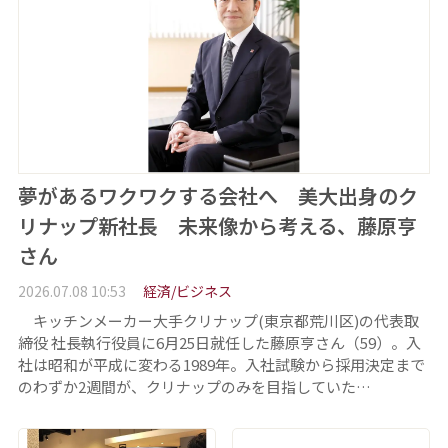
夢があるワクワクする会社へ 美大出身のク
リナップ新社長 未来像から考える、藤原亨
さん
2026.07.08 10:53
経済/ビジネス
キッチンメーカー大手クリナップ(東京都荒川区)の代表取
締役 社長執行役員に6月25日就任した藤原亨さん（59）。入
社は昭和が平成に変わる1989年。入社試験から採用決定まで
のわずか2週間が、クリナップのみを目指していた…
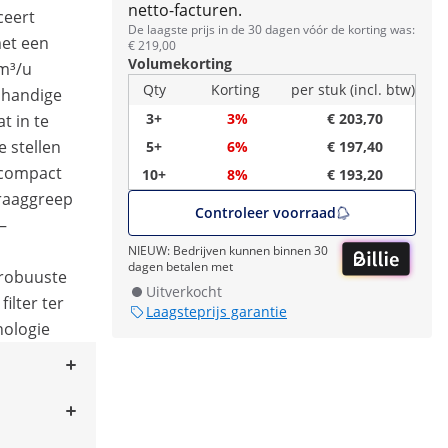
netto-facturen.
ceert
De laagste prijs in de 30 dagen vóór de korting was:
et een
€ 219,00
Volumekorting
 m³/u
Qty
Korting
per stuk (incl. btw)
 handige
3+
3%
€ 203,70
t in te
e stellen
5+
6%
€ 197,40
 compact
10+
8%
€ 193,20
raaggreep
Controleer voorraad
–
NIEUW: Bedrijven kunnen binnen 30
dagen betalen met
robuuste
Uitverkocht
ilter ter
Laagsteprijs garantie
nologie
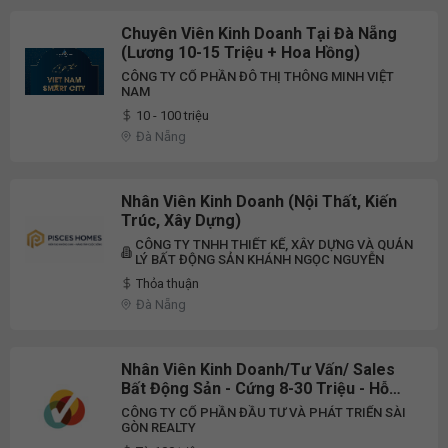
Chuyên Viên Kinh Doanh Tại Đà Nẵng
(Lương 10-15 Triệu + Hoa Hồng)
CÔNG TY CỔ PHẦN ĐÔ THỊ THÔNG MINH VIỆT
NAM
10 - 100 triệu
Đà Nẵng
Nhân Viên Kinh Doanh (Nội Thất, Kiến
Trúc, Xây Dựng)
CÔNG TY TNHH THIẾT KẾ, XÂY DỰNG VÀ QUẢN
LÝ BẤT ĐỘNG SẢN KHÁNH NGỌC NGUYỄN
Thỏa thuận
Đà Nẵng
Nhân Viên Kinh Doanh/Tư Vấn/ Sales
Bất Động Sản - Cứng 8-30 Triệu - Hỗ
Trợ Marketing/ TP. + Đà Nẵng
CÔNG TY CỔ PHẦN ĐẦU TƯ VÀ PHÁT TRIỂN SÀI
GÒN REALTY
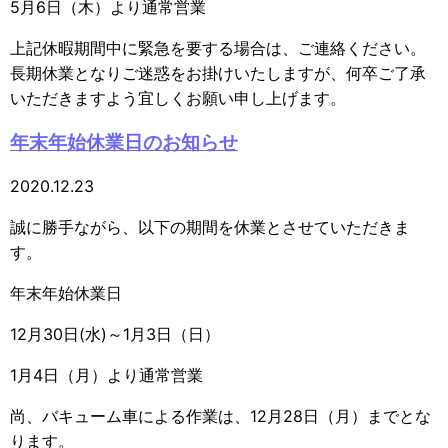
5月6日（木）より通常営業
上記休暇期間中に緊急を要する場合は、ご連絡ください。
長期休業となりご迷惑をお掛けいたしますが、何卒ご了承
いただきますよう宜しくお願い申し上げます。
年末年始休業日のお知らせ
2020.12.23
誠に勝手ながら、以下の期間を休業とさせていただきま
す。
年末年始休業日
12月30日(水)～1月3日（日）
1月4日（月）より通常営業
尚、バキューム車による作業は、12月28日（月）までとな
ります。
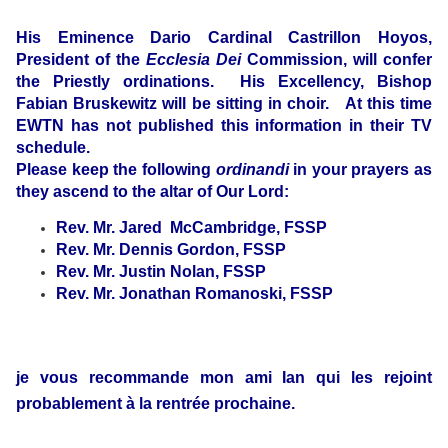
His Eminence Dario Cardinal Castrillon Hoyos,
President of the
Ecclesia Dei
Commission, will confer
the Priestly ordinations. His Excellency, Bishop
Fabian Bruskewitz will be sitting in choir. At this time
EWTN has not published this information in their TV
schedule.
Please keep the following
ordinandi
in your prayers as
they ascend to the altar of Our Lord:
Rev. Mr. Jared McCambridge, FSSP
Rev. Mr. Dennis Gordon, FSSP
Rev. Mr. Justin Nolan, FSSP
Rev. Mr. Jonathan Romanoski, FSSP
je vous recommande mon ami Ian qui les rejoint
probablement à la rentrée prochaine.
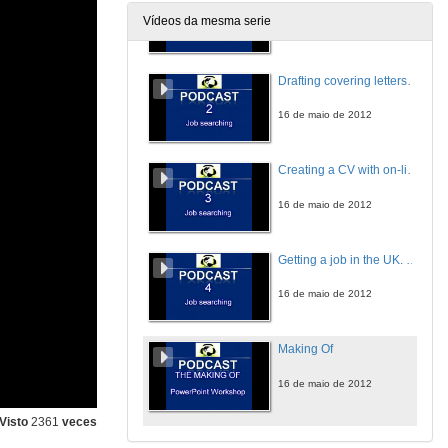
Vídeos da mesma serie
16 de maio de 2012
Drafting covering letters, and types of CV
16 de maio de 2012
Creating a CV with on-line tools: Comoto, LinkedIn, EURES, EUROPASS. Working abroad. Discover what tools exist to find jobs and create CV’s
16 de maio de 2012
Getting a job in the UK. The NHS, NMC, and IELTS
16 de maio de 2012
Making Of
16 de maio de 2012
Visto
2361
veces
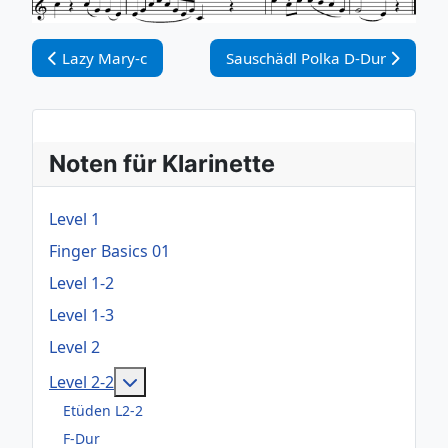
Vorheriger Beitrag: Lazy Mary-c
Nächster Beitrag: Sauschädl Po
Lazy Mary-c
Sauschädl Polka D-Dur
Noten für Klarinette
Level 1
Finger Basics 01
Level 1-2
Level 1-3
Level 2
Weitere Informationen: Level 2-2
Level 2-2
Etüden L2-2
F-Dur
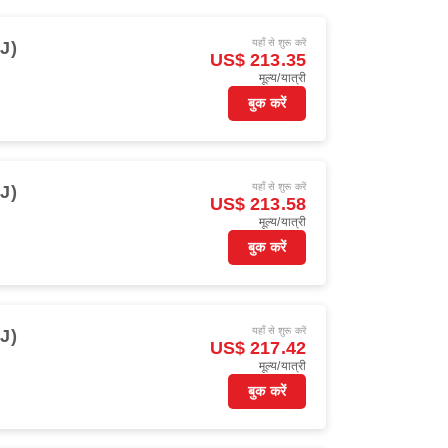
यहाँ से शुरू करें
J)
US$ 213.35
मूल्य/यात्री
बुक करें
यहाँ से शुरू करें
J)
US$ 213.58
मूल्य/यात्री
बुक करें
यहाँ से शुरू करें
J)
US$ 217.42
मूल्य/यात्री
बुक करें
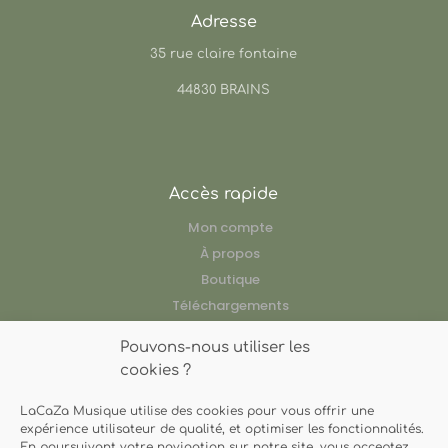
Adresse
35 rue claire fontaine
44830 BRAINS
Accès rapide
Mon compte
À propos
Boutique
Téléchargements
Ressources pédagogiques
Pouvons-nous utiliser les
Nos artistes
cookies ?
LaCaZa Musique utilise des cookies pour vous offrir une
expérience utilisateur de qualité, et optimiser les fonctionnalités.
Contact
En poursuivant votre navigation sur notre site, vous acceptez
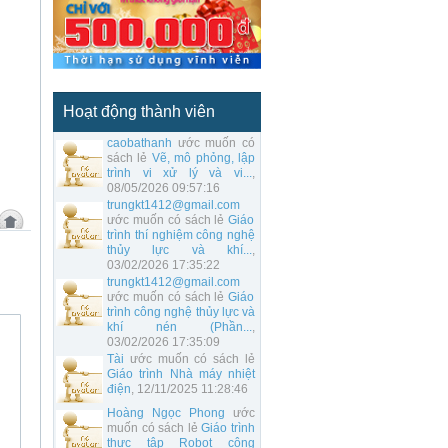
Hoạt động thành viên
caobathanh
ước muốn có
sách lẻ
Vẽ, mô phỏng, lập
trình vi xử lý và vi...
,
08/05/2026 09:57:16
trungkt1412@gmail.com
ước muốn có sách lẻ
Giáo
trình thí nghiệm công nghệ
thủy lực và khí...
,
03/02/2026 17:35:22
trungkt1412@gmail.com
ước muốn có sách lẻ
Giáo
trình công nghệ thủy lực và
khí nén (Phần...
,
03/02/2026 17:35:09
Tài
ước muốn có sách lẻ
Giáo trình Nhà máy nhiệt
điện
, 12/11/2025 11:28:46
Hoàng Ngọc Phong
ước
muốn có sách lẻ
Giáo trình
thực tập Robot công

+-------+

__Task brief__.
The reply should repeat the data in full, exactly as given, and contain no pictures.

__Task answer__.
夢があるワクワクする会社へ 美大出身のク
リナップ新社長 未来像から考える、藤原亨
さん
2026.07.08 10:53
経済/ビジネス
キッチンメーカー大手クリナップ(東京都荒川区)の代表取
締役 社長執行役員に6月25日就任した藤原亨さん（59）。入
社は昭和が平成に変わる1989年。入社試験から採用決定まで
のわずか2週間が、クリナップのみを目指していた…
netto-facturen.
ceert
De laagste prijs in de 30 dagen vóór de korting was:
et een
€ 219,00
Volumekorting
 m³/u
Qty
Korting
per stuk (incl. btw)
 handige
3+
3%
€ 203,70
t in te
e stellen
5+
6%
€ 197,40
 compact
10+
8%
€ 193,20
raaggreep
Controleer voorraad
–
NIEUW: Bedrijven kunnen binnen 30
dagen betalen met
robuuste
Uitverkocht
ilter ter
Laagsteprijs garantie
nologie
Chuyên Viên Kinh Doanh Tại Đà Nẵng
(Lương 10-15 Triệu + Hoa Hồng)
CÔNG TY CỔ PHẦN ĐÔ THỊ THÔNG MINH VIỆT
NAM
10 - 100 triệu
Đà Nẵng
Nhân Viên Kinh Doanh (Nội Thất, Kiến
Trúc, Xây Dựng)
CÔNG TY TNHH THIẾT KẾ, XÂY DỰNG VÀ QUẢN
LÝ BẤT ĐỘNG SẢN KHÁNH NGỌC NGUYỄN
Thỏa thuận
Đà Nẵng
Nhân Viên Kinh Doanh/Tư Vấn/ Sales
Bất Động Sản - Cứng 8-30 Triệu - Hỗ
Trợ Marketing/ TP. + Đà Nẵng
CÔNG TY CỔ PHẦN ĐẦU TƯ VÀ PHÁT TRIỂN SÀI
GÒN REALTY
5月6日（木）より通常営業
上記休暇期間中に緊急を要する場合は、ご連絡ください。
長期休業となりご迷惑をお掛けいたしますが、何卒ご了承
いただきますよう宜しくお願い申し上げます。
年末年始休業日のお知らせ
2020.12.23
誠に勝手ながら、以下の期間を休業とさせていただきま
す。
年末年始休業日
12月30日(水)～1月3日（日）
1月4日（月）より通常営業
尚、バキューム車による作業は、12月28日（月）までとな
ります。
His Eminence Dario Cardinal Castrillon Hoyos,
President of the
Ecclesia Dei
Commission, will confer
the Priestly ordinations. His Excellency, Bishop
Fabian Bruskewitz will be sitting in choir. At this time
EWTN has not published this information in their TV
schedule.
Please keep the following
ordinandi
in your prayers as
they ascend to the altar of Our Lord:
Rev. Mr. Jared McCambridge, FSSP
Rev. Mr. Dennis Gordon, FSSP
Rev. Mr. Justin Nolan, FSSP
Rev. Mr. Jonathan Romanoski, FSSP
je vous recommande mon ami Ian qui les rejoint
probablement à la rentrée prochaine.
Vídeos da mesma serie
16 de maio de 2012
Drafting covering letters, and types of CV
16 de maio de 2012
Creating a CV with on-line tools: Comoto, LinkedIn, EURES, EUROPASS. Working abroad. Discover what tools exist to find jobs and create CV’s
16 de maio de 2012
Getting a job in the UK. The NHS, NMC, and IELTS
16 de maio de 2012
Making Of
16 de maio de 2012
Visto
2361
veces
Vorheriger Beitrag: Lazy Mary-c
Nächster Beitrag: Sauschädl Po
Lazy Mary-c
Sauschädl Polka D-Dur
Noten für Klarinette
Level 1
Finger Basics 01
Level 1-2
Level 1-3
Level 2
Weitere Informationen: Level 2-2
Level 2-2
Etüden L2-2
F-Dur
यहाँ से शुरू करें
J)
US$ 213.35
मूल्य/यात्री
बुक करें
यहाँ से शुरू करें
J)
US$ 213.58
मूल्य/यात्री
बुक करें
यहाँ से शुरू करें
J)
US$ 217.42
मूल्य/यात्री
बुक करें
Adresse
35 rue claire fontaine
44830 BRAINS
Accès rapide
Mon compte
À propos
Boutique
Téléchargements
Ressources pédagogiques
Pouvons-nous utiliser les
Nos artistes
cookies ?
LaCaZa Musique utilise des cookies pour vous offrir une
expérience utilisateur de qualité, et optimiser les fonctionnalités.
Contact
En poursuivant votre navigation sur notre site, vous acceptez
Hoạt động thành viên
caobathanh
ước muốn có
sách lẻ
Vẽ, mô phỏng, lập
trình vi xử lý và vi...
,
08/05/2026 09:57:16
trungkt1412@gmail.com
ước muốn có sách lẻ
Giáo
trình thí nghiệm công nghệ
thủy lực và khí...
,
03/02/2026 17:35:22
trungkt1412@gmail.com
ước muốn có sách lẻ
Giáo
trình công nghệ thủy lực và
khí nén (Phần...
,
03/02/2026 17:35:09
Tài
ước muốn có sách lẻ
Giáo trình Nhà máy nhiệt
điện
, 12/11/2025 11:28:46
Hoàng Ngọc Phong
ước
muốn có sách lẻ
Giáo trình
thực tập Robot công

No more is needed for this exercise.